Problem
Quote the text of each of the following records verbatim, line for line, and leave the pictures out of your answer.

--- Given entries Enclosed Below ---

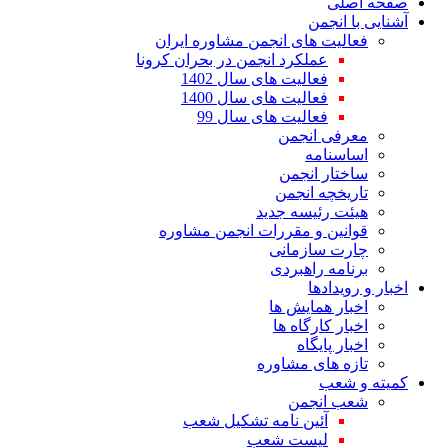
صفحه اصلی
آشنایی با انجمن
فعالیت های انجمن مشاوره ایران
عملکرد انجمن در بحران کرونا
فعالیت های سال 1402
فعالیت های سال 1400
فعالیت های سال 99
معرفی انجمن
اساسنامه
ساختار انجمن
تاریخچه انجمن
هیئت رئیسه جدید
قوانین و مقررات انجمن مشاوره
چارت سازمانی
برنامه راهبردی
اخبار و رویدادها
اخبار همایش ها
اخبار کارگاه ها
اخبار پایگاه
تازه های مشاوره
کمیته و شعب
شعب انجمن
آئین نامه تشکیل شعب
لیست شعب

--- End of Enclosed Given entries ---

Answer to this exercise
صفحه اصلی
آشنایی با انجمن
فعالیت های انجمن مشاوره ایران
عملکرد انجمن در بحران کرونا
فعالیت های سال 1402
فعالیت های سال 1400
فعالیت های سال 99
معرفی انجمن
اساسنامه
ساختار انجمن
تاریخچه انجمن
هیئت رئیسه جدید
قوانین و مقررات انجمن مشاوره
چارت سازمانی
برنامه راهبردی
اخبار و رویدادها
اخبار همایش ها
اخبار کارگاه ها
اخبار پایگاه
تازه های مشاوره
کمیته و شعب
شعب انجمن
آئین نامه تشکیل شعب
لیست شعب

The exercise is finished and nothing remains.